Description
Once the work to allow any object as the "code" of a frame is done, we can take advantage of that to speed up creation of code objects from serialized data.
The idea is that the serialized data will consist of two parts:
- A sequence of immutable bytecode
- Supporting binary data.
Creation of the top-level (module) code object would be done as follows:
- Create a "module initializer" object, consisting of a pointer to the binary data and debug info like the name and filename.
- Create a frame, setting the "code" field to the module initializer and setting the instruction to point at the instructions.
- Start executing in the interpreter.
What are the advantages of this?
- Marshal is slow
- There is no need for a secondary interpreter (marshal)
- It allow partial deep-freezing, meaning that the names and consts arrays can be deep frozen without requiring that the code object is deep frozen. The resulting constant can be loaded with
LOAD_COMMON_CONST
. - It allows further improvements, e.g. we could skip creating a code object for the module, just creating them for functions.
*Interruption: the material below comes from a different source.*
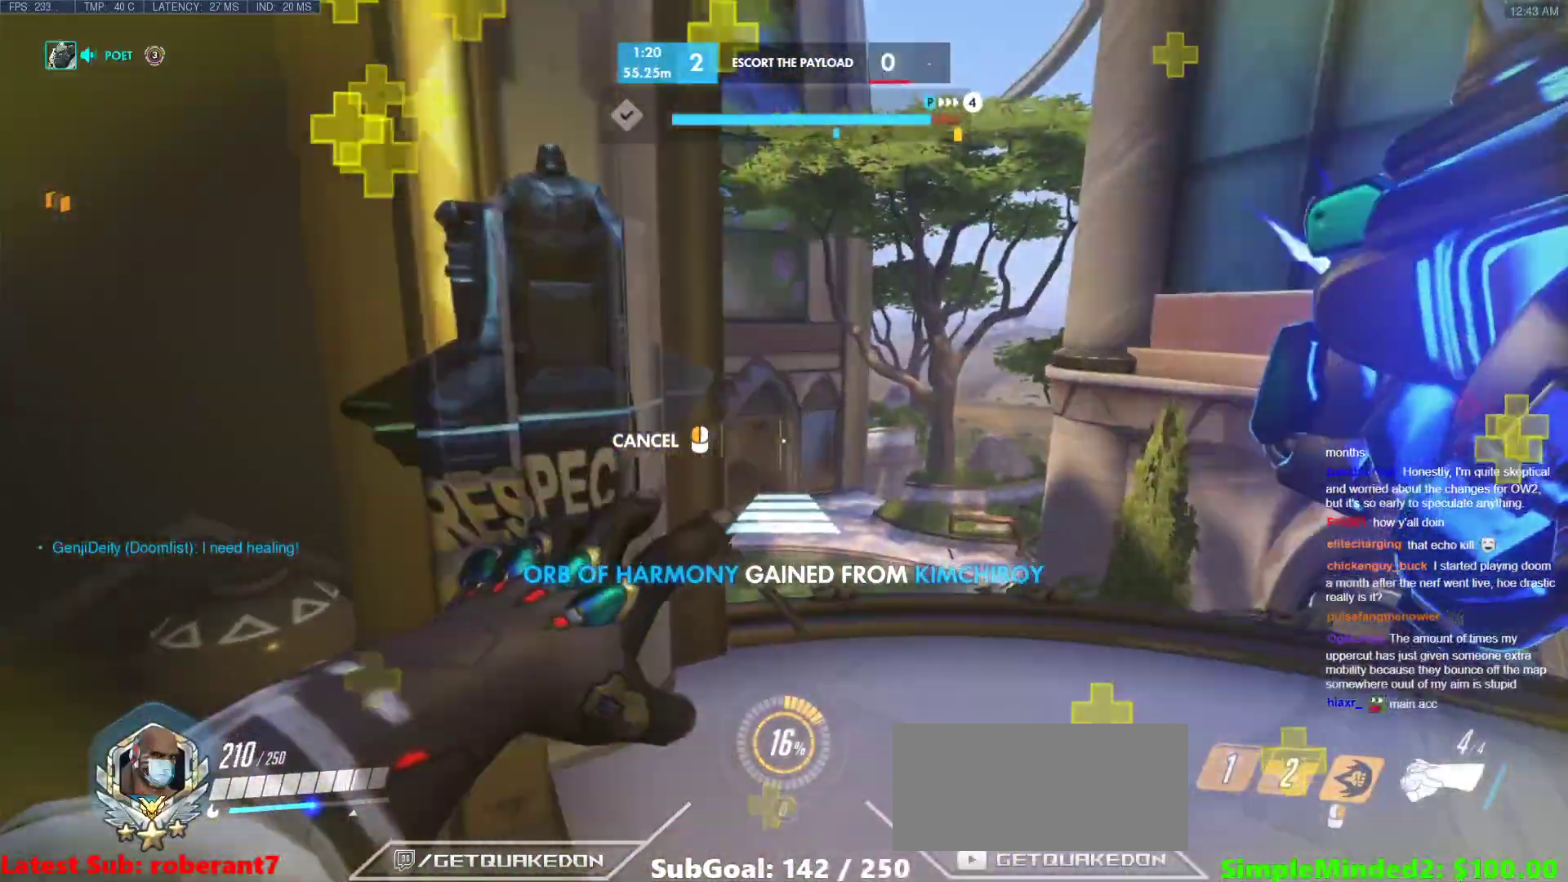
{"keys": ["a"], "mouse": [], "events": [[51, "w", "down"], [102, "mouse_right", "up"], [153, "d", "up"], [256, "a", "down"], [341, "space", "down"], [392, "w", "up"], [443, "space", "up"]]}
- It decouples the pyc format from marshal, allowing them to be improved separately.
- Common objects can be shared very efficiently, by leaving them on the stack and using
COPY
instead ofMAKE_...
Creating the instruction sequence
We can create the instruction in much the same way as marshal serializes; recursively emitting code for sub-objects until the entire object is complete.
To do this will need some new instructions and a few new instrinsics.
New general purpose instructions:
- LOAD_COMMON_CONST Loads a constant from the global array containing
None
,True
, etc plus assorted common constants - LOAD_COMMON_NAME Like
LOAD_COMMON_NAME
but from an array of strings. - LOAD_INT Loads a small int
Insructions to create objects from binary data.
These instructions will create an object from the binary data, advancing the pointer.
- MAKE_FLOAT
- MAKE_STRING
- MAKE_LONG (we could build large ints from small ints, but that would be quadratic)
- MAKE_BYTES
- MAKE_CODE: Creates a code object from values on the stack (name, qualname, names, consts) and binary data
New instrinsic functions
- make_complex (2)
- make_frozenset (1)
We already have an instruction for making tuples.
The instruction sequence would finish with MAKE_CODE; RETURN_VALUE
returning the completed instruction on the stack.
Or, we could add another instruction, START_CODE
at the end to execute the code object and return the completed module.
Examples
Creation of the tuple (1, "a", 37.0, (2, "foo"))
LOAD_INT 1
LOAD_COMMON_NAME "a"
MAKE_FLOAT 37.0
LOAD_INT 2
MAKE_STRING "foo"
BUILD_TUPLE 2
BUILD_TUPLE 3
Creation of a code object would look like something like this:
(Code to create names tuple)
(Code to create consts tuple)
MAKE_STRING name
MAKE_STRING qualname
COPY n (filename will be shared for all code objects in module)
MAKE_CODE